If you want the y-axes linked, then do something like this (somewhat verbose...):
import matplotlib.pyplot as plt
fig, ax = plt.subplots()
newax = ax.twiny()
# Make some room at the bottom
fig.subplots_adjust(bottom=0.20)
# I'm guessing you want them both on the bottom...
newax.set_frame_on(True)
newax.patch.set_visible(False)
newax.xaxis.set_ticks_position('bottom')
newax.xaxis.set_label_position('bottom')
newax.spines['bottom'].set_position(('outward', 40))
ax.plot(range(10), 'r-')
newax.plot(range(21), 'g-')
ax.set_xlabel('Red Thing')
newax.set_xlabel('Green Thing')
plt.show()
If you want to have a hidden, unlinked y-axis, and an entirely new x-axis, then you'd do something like this:
import matplotlib.pyplot as plt
import numpy as np
fig, ax = plt.subplots()
fig.subplots_adjust(bottom=0.2)
newax = fig.add_axes(ax.get_position())
newax.patch.set_visible(False)
newax.yaxis.set_visible(False)
for spinename, spine in newax.spines.iteritems():
if spinename != 'bottom':
spine.set_visible(False)
newax.spines['bottom'].set_position(('outward', 25))
ax.plot(range(10), 'r-')
x = np.linspace(0, 6*np.pi)
newax.plot(x, 0.001 * np.cos(x), 'g-')
plt.show()
Note that the y-axis values for anything plotted on newax are never shown.
If you wanted, you could even take this one step further, and have independent x and y axes (I'm not quite sure what the point of it would be, but it looks neat...):
import matplotlib.pyplot as plt
import numpy as np
fig, ax = plt.subplots()
fig.subplots_adjust(bottom=0.2, right=0.85)
newax = fig.add_axes(ax.get_position())
newax.patch.set_visible(False)
newax.yaxis.set_label_position('right')
newax.yaxis.set_ticks_position('right')
newax.spines['bottom'].set_position(('outward', 35))
ax.plot(range(10), 'r-')
ax.set_xlabel('Red X-axis', color='red')
ax.set_ylabel('Red Y-axis', color='red')
x = np.linspace(0, 6*np.pi)
newax.plot(x, 0.001 * np.cos(x), 'g-')
newax.set_xlabel('Green X-axis', color='green')

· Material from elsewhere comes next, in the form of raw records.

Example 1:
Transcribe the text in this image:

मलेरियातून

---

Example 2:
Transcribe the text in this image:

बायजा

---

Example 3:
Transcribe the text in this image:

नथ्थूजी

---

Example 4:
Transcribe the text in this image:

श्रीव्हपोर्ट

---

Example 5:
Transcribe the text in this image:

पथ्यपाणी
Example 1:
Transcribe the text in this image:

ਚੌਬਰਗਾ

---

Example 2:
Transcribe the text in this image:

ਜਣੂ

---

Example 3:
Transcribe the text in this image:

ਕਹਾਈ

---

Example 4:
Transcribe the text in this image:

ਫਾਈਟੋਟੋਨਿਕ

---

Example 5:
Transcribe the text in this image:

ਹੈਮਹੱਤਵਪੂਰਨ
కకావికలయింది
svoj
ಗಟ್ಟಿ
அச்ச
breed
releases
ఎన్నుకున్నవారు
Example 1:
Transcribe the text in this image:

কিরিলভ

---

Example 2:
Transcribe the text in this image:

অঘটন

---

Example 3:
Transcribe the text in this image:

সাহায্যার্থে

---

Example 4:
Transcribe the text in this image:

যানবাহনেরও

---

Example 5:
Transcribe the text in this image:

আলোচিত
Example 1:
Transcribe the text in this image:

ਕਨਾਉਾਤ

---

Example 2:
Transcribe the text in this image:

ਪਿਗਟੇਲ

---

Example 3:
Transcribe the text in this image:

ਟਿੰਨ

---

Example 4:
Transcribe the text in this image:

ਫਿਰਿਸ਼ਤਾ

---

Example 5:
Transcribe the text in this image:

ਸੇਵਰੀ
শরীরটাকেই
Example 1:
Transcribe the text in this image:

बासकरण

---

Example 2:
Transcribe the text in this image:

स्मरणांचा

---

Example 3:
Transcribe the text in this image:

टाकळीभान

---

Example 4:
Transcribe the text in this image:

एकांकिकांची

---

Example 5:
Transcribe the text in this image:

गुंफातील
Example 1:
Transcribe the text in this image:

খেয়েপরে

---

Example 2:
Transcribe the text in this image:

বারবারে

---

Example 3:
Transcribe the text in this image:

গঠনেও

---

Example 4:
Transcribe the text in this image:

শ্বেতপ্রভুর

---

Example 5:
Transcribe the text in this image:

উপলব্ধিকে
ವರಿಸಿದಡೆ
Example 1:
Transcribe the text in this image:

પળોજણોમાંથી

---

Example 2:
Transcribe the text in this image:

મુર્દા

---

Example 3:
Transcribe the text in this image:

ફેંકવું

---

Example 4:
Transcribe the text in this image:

newax.set_ylabel('Green Y-axis', color='green')
plt.show()
You can also just add an extra spine at the bottom of the plot. Sometimes this is easier, especially if you don't want ticks or numerical things along it. Not to plug one of my own answers too much, but there's an example of that here: How do I plot multiple X or Y axes in matplotlib?
As one last thing, be sure to look at the parasite axes examples if you want to have the different x and y axes linked through a specific transformation.